Director Rock Chang looked over his shoulder as he filmed the last scene of “Exhale” and knew no other takes would be needed. Many of his crew members had tears in their eyes.
“This is kind of sadistic, I guess,” Chang said, “But to be able to see the audience cry is an accomplishment for me, as director.”
“Exhale” is the fourth film by Chang’s production company, CUBED Productions, to be accepted to compete in the Cannes Film Festival Short Film Competition. The official selections for this year’s Short Film Competition will be released on April 16.
The company developed the drama film based on a story UCLA alumna and co-founder Fabienne Maurer had heard from her friend, a nurse. One of the nurse’s young patients, a 6-year-old girl with cancer, was taken off of life support when her parents could no longer afford treatment.
“The parents had to sell their house and were worried about their future and their second daughter’s future,” Maurer said. “Little by little the hospital even suggested … they pull the life-support machines.”

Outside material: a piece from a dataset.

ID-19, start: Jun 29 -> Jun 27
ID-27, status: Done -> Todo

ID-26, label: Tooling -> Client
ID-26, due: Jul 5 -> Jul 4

The film centers around Dawn, a terminally ill young girl, who stays alive with help from life support and treatment. Played by Sarah Bazler, Dawn has been confined to a hospital room for most of her life, taking joy from interactions with her younger sister, Sophie. When her parents can no longer afford medical expenses, they consider the alternative.
When the mother, played by Maurer, and the father, played by CUBED Productions producer Bill Mendieta, tell Dawn about their decision, she begs them to let her live.

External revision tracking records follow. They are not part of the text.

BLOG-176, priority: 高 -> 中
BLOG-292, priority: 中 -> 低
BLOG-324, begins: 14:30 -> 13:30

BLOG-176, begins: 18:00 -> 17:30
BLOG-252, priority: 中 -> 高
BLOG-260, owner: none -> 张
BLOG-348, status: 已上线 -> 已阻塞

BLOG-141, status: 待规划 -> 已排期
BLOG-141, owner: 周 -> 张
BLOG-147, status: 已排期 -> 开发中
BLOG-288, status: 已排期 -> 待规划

“I’m getting goosebumps thinking about it,” Maurer said. “What does a 6-year-old know about life or death?”
The title, “Exhale,” refers to a human’s last breath, Chang said.
“(If) you pull off life support, you’re going to see this little child gasping for breath,” Chang said.
Several audience members have refused to believe that stories like Dawn’s occur in reality, Maurer said. Mendieta was appalled when Chang and Maurer first introduced the story idea to him. He said he thought the story would be difficult to create because it was extremely sad. He also said he disagreed with the parents’ idea of ending life support.
“The daughter wasn’t unconscious in this case,” Mendieta said. “I think (the parents’ decision) was a mistake … and (they) didn’t fight enough.”
Chang said he told Mendieta that because the film’s premise was able to create such a response in him, it was likely to inspire conversation.
He also said that, like Mendieta, many people have told him they hoped for a different ending while watching the film.
“I always tell them a miracle won’t happen,” Chang said. “It’s not that simple.”
While taking a conscious patient off of life support is illegal in Europe, it is legal in some U.S. states. In “Exhale,” Chang said, the doctor character is symbolic of the way he views the American medical system.
“He’s very aloof and business-like … He doesn’t really have any emotional element in him,” Chang said.
Maurer said, the creators of “Exhale” want to remind people to embrace life instead of thinking about death. She said Dawn’s character is full of life and curiosity, accepting her condition without blame.
Mendieta said the bond between Dawn and Sophie creates a more positive side to the film. Chang said Sophie is an important character because she connects the film to its audience.
“We felt the best way to draw empathy from the audience was to introduce the close bond (between the sisters),” Chang said.
The cinematography in “Exhale” reflects its changing mood, Chang said. It begins with a warm tone, as the two sisters interact by Dawn’s hospital bed. When her parents consider the decision to stop paying for her life support, it turns to a colder tone that emphasizes blue colors.
Robben Fenderson, the film’s composer, said he incorporated the bittersweet mood of the film’s premise into his score. He chose the piano as the score’s core instrument, alternating between major chords, which are more uplifting, and minor chords, which are more somber.
For some of the scenes in “Exhale,” however, Fenderson said audiences’ minds are most likely busy enough without the added emotion that comes with music.
“My job is to serve the film, whether music is involved or not,” Fenderson said. “Sometimes, emotions are already conveyed through what’s happening on screen.”
The film ends on a warm visual tone. Its final scene, which plays after the credits, focuses on Sophie, who Mendieta said represents the part of life that continues despite tragedy.
Mendieta said tragedy stories should have purpose beyond sadness, to add depth. He said combining hope with tragedy adds layers to the story, so that viewers will be able to learn different things each time they watch the film.
“Five minutes afterwards you can see people wiping tears,” Maurer said. “It’s only the next day when they can actually voice their feelings about it.”
Mendieta also said he hopes the anger the film inspires will lead to more awareness and action in its audience.
“If people start talking about change in the system, so this kind of thing can’t happen anymore, then we did our job.” Mendieta said.